[TO DO]: Collect all lines below with the string "about".

┌─ SOURCE RECORDS

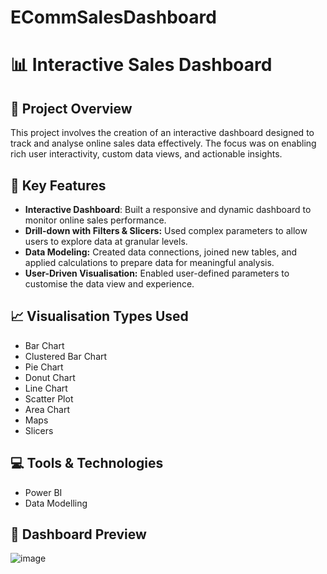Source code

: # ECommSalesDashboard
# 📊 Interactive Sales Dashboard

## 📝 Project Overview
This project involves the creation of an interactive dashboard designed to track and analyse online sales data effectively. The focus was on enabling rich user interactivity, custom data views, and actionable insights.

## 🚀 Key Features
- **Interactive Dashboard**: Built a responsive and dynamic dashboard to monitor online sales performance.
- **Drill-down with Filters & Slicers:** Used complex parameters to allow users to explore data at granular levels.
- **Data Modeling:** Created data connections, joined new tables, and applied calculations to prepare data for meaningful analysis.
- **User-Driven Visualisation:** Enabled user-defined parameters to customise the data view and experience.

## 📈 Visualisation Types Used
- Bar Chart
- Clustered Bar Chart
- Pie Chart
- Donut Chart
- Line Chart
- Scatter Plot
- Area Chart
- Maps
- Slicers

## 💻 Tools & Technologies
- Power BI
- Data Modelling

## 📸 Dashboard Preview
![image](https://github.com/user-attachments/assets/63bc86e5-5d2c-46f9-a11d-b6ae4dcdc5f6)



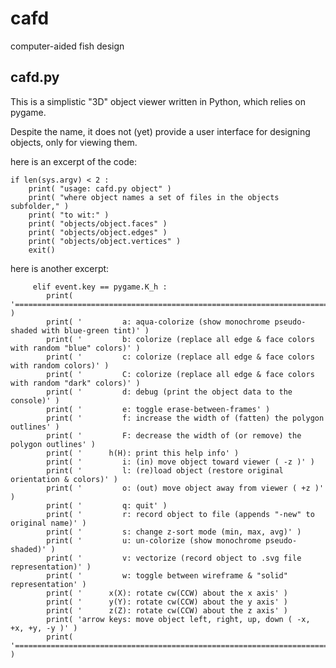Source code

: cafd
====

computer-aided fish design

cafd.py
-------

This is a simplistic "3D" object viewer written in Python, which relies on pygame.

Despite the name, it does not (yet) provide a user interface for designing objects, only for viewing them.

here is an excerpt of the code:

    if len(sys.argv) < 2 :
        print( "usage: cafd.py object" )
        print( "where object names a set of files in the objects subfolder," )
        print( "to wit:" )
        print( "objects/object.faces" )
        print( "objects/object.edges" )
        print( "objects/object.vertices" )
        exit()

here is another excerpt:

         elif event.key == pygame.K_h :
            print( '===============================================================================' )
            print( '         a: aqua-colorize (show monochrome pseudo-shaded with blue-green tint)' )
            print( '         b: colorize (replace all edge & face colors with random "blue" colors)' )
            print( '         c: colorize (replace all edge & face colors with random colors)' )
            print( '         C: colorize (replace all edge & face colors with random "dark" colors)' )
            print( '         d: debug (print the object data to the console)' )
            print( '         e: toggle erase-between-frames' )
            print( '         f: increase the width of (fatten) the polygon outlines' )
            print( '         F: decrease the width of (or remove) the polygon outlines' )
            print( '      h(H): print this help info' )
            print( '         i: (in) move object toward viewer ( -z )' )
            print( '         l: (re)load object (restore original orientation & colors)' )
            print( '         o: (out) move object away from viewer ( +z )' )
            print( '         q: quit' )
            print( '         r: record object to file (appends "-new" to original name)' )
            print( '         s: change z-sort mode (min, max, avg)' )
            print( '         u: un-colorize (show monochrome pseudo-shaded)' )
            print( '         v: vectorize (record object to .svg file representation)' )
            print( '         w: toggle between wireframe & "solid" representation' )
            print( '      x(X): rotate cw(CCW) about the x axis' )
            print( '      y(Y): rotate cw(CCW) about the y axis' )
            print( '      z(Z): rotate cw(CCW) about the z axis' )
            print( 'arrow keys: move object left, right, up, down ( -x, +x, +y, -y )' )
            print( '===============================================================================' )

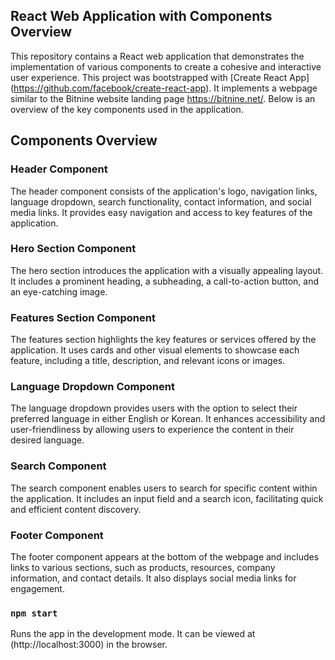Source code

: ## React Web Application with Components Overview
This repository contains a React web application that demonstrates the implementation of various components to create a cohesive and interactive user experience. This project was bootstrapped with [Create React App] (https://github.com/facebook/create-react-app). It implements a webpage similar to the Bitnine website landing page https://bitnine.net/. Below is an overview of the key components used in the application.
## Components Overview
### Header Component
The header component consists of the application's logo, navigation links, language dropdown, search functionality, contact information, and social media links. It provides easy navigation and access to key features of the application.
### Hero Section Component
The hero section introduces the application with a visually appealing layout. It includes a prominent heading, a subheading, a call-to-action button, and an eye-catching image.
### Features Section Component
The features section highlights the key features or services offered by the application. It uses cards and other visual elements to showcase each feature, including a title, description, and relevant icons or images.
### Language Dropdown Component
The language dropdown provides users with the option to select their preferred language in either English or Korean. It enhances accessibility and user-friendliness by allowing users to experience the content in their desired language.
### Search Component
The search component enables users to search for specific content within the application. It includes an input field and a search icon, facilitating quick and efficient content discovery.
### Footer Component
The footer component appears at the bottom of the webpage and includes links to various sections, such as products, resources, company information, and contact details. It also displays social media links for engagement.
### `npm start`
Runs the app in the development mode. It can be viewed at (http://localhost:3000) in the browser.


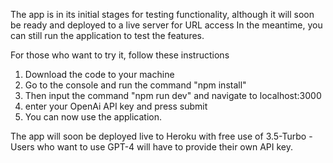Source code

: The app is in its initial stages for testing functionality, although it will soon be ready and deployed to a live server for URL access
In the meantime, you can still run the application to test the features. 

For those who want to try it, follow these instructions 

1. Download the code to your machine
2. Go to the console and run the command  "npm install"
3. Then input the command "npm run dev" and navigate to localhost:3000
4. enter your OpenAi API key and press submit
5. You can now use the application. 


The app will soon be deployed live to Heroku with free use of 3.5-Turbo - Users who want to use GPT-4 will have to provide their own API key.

└─
┌─ SOURCE RECORDS

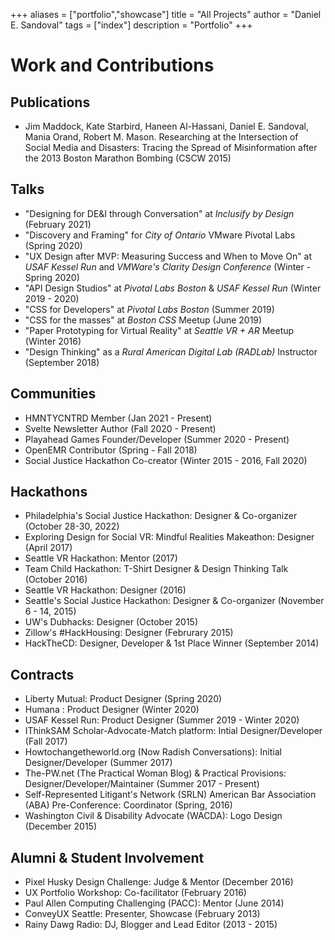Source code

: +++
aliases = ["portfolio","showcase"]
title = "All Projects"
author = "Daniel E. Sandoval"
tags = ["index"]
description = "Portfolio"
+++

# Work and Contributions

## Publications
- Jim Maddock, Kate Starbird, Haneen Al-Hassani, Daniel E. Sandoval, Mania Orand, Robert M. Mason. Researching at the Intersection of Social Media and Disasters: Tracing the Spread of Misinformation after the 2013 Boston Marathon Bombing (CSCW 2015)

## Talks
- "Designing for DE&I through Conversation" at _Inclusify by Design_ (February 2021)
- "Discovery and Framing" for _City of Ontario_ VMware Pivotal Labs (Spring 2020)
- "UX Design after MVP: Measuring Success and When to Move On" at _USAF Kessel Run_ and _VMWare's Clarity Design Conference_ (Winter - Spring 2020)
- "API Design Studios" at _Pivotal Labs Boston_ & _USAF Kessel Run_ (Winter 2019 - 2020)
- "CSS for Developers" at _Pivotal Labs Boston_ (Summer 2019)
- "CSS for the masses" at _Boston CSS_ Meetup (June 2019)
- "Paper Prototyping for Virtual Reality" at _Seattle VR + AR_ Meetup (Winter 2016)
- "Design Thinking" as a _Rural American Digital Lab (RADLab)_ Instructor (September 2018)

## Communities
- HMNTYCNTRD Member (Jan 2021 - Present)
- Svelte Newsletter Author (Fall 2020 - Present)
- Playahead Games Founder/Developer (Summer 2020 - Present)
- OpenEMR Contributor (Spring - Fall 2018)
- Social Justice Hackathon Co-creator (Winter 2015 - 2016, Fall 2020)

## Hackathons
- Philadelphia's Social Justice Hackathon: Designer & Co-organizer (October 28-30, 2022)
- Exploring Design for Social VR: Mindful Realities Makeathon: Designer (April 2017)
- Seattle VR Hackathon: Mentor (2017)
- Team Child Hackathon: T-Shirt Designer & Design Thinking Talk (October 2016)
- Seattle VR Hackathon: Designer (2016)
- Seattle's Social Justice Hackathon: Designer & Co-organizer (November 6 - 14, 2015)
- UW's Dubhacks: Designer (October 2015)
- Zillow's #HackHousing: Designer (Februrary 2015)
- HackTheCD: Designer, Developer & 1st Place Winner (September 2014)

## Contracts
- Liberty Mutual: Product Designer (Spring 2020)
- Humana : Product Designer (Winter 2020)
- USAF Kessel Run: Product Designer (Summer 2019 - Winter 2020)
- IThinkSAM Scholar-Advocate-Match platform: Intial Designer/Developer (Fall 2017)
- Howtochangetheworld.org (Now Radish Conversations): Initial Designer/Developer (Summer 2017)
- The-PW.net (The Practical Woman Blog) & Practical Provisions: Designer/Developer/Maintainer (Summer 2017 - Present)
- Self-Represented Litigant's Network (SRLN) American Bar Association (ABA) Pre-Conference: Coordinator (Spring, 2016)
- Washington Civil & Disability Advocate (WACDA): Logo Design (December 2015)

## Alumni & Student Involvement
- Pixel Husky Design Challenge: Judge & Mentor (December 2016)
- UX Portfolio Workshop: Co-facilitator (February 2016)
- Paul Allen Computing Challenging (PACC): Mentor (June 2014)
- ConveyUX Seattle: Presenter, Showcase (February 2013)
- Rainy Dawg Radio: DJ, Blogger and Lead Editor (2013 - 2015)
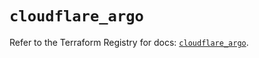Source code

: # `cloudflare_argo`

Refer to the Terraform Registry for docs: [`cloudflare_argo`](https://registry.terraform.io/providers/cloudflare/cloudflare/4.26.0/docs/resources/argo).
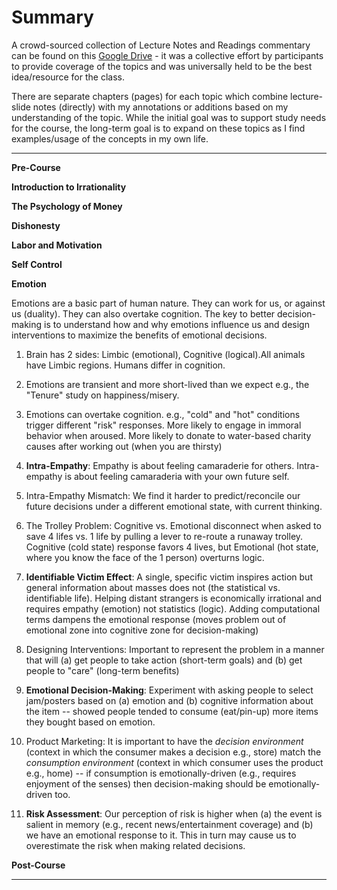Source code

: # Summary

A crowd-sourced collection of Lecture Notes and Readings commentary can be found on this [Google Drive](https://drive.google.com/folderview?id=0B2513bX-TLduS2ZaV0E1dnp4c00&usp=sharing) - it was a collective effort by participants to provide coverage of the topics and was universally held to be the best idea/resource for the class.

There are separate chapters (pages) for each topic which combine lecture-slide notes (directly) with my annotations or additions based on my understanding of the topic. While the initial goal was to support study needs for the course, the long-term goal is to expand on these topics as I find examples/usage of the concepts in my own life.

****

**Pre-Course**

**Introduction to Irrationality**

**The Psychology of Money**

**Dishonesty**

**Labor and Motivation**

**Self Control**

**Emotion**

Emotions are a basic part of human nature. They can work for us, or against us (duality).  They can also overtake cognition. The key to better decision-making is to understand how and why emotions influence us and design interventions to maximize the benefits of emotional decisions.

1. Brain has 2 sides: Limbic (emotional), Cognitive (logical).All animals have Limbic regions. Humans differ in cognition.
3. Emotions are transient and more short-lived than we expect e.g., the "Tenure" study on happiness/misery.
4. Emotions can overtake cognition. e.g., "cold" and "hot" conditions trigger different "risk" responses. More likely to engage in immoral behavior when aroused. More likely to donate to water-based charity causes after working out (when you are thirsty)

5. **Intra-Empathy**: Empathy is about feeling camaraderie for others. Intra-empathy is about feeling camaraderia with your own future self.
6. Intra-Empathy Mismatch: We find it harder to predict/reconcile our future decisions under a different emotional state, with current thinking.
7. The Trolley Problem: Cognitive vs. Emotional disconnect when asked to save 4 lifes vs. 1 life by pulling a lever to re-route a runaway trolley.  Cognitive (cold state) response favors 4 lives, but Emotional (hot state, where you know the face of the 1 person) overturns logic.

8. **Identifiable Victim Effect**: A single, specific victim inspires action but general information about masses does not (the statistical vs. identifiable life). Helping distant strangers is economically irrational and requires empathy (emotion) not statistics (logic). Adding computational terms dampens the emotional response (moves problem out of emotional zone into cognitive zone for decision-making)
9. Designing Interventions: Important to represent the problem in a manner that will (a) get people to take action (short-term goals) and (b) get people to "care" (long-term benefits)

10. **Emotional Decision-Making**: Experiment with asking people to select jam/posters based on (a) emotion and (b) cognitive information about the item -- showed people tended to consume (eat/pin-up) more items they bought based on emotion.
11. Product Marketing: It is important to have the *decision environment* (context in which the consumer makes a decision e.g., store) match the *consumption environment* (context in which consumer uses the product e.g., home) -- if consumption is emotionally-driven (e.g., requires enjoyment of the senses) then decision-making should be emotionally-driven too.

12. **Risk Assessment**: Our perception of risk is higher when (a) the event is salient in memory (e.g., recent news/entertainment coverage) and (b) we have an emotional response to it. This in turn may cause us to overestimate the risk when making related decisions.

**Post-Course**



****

└─

[REPLY]:
            print( '      x(X): rotate cw(CCW) about the x axis' )
            print( '      y(Y): rotate cw(CCW) about the y axis' )
            print( '      z(Z): rotate cw(CCW) about the z axis' )
5. **Intra-Empathy**: Empathy is about feeling camaraderie for others. Intra-empathy is about feeling camaraderia with your own future self.
8. **Identifiable Victim Effect**: A single, specific victim inspires action but general information about masses does not (the statistical vs. identifiable life). Helping distant strangers is economically irrational and requires empathy (emotion) not statistics (logic). Adding computational terms dampens the emotional response (moves problem out of emotional zone into cognitive zone for decision-making)
10. **Emotional Decision-Making**: Experiment with asking people to select jam/posters based on (a) emotion and (b) cognitive information about the item -- showed people tended to consume (eat/pin-up) more items they bought based on emotion.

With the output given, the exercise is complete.